**PAGE TEXT**.
BEGIN

General information
- Location: Sector 5, Ganga Marg, Indira Gandhi Nagar, Keshar Vihar, Jaipur – 303012, Rajasthan, India India
- Coordinates: 26°50′11″N 75°53′27″E﻿ / ﻿26.8364°N 75.8908°E
- Elevation: 362 m (1,188 ft)
- System: Indian Railways station
- Owner: Indian Railways
- Operator: North Western Railway
- Platforms: 6
- Tracks: Double Electric Line

Construction
- Structure type: Standard (on-ground station)
- Parking: Yes
- Cycle facilities: Yes

Other information
- Status: Functioning
- Fare zone: NWR

Location

= Khatipura railway station =

Railway station in Jaipur, Rajasthan

Khatipura Railway Station (station code: KWP) is a suburban railway station located in the eastern part of Jaipur city in Rajasthan, India. The station operates under the Jaipur railway division of the North Western Railway zone. It primarily serves the residential regions of Keshar Vihar, Indira Gandhi Nagar, and adjoining eastern suburbs of Jaipur.

== History ==

In 2022, Khatipura was redeveloped to relieve congestion at Jaipur Junction.

In 2025, major redevelopment work began at the station under the North Western Railway's suburban development plan.

On 16 October 2025, Railway Minister Ashwini Vaishnaw inaugurated several new facilities at the station, including upgraded cleanliness systems, enhanced AC coach amenities and new passenger service features introduced under a pilot project.

== Location ==
The station is located at Sector 5, Ganga Marg, Indira Gandhi Nagar, Keshar Vihar, Jaipur – 303012.
It stands at an elevation of 362 m above sea level.

END

**DATASET EXTRACT**.

BEGIN

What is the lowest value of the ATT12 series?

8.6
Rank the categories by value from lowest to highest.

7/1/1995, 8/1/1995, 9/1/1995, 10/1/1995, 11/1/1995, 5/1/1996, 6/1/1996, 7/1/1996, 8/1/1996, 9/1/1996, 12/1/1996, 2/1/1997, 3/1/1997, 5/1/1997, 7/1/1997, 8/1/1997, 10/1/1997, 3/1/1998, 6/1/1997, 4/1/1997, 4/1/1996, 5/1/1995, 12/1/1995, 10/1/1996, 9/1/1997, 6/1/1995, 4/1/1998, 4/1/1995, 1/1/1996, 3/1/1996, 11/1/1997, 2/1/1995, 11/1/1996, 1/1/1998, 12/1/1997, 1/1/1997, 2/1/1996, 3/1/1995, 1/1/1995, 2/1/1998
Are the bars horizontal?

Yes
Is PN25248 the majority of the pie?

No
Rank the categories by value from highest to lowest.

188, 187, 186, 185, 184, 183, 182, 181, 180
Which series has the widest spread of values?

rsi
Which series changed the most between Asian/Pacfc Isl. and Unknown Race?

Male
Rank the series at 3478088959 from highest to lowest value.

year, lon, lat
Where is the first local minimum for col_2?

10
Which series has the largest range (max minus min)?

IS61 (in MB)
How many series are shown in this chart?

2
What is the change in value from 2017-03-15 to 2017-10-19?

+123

END

**STUDY QUESTIONS**.
a – From the text on Khatipura railway station, write out everything from "Other information" down to "suburbs of Jaipur.".
b – Answer these questions from the Khatipura railway station text:
(i) How many platforms does the station have?
(ii) Under which railway division does the station operate?
(iii) Who inaugurated new facilities at the station on 16 October 2025?

**ANSWERS FOR THE EXERCISE**.
a –
Other information
- Status: Functioning
- Fare zone: NWR

Location

= Khatipura railway station =

Railway station in Jaipur, Rajasthan

Khatipura Railway Station (station code: KWP) is a suburban railway station located in the eastern part of Jaipur city in Rajasthan, India. The station operates under the Jaipur railway division of the North Western Railway zone. It primarily serves the residential regions of Keshar Vihar, Indira Gandhi Nagar, and adjoining eastern suburbs of Jaipur.

b –
(i) 6
(ii) The Jaipur railway division of the North Western Railway zone
(iii) Railway Minister Ashwini Vaishnaw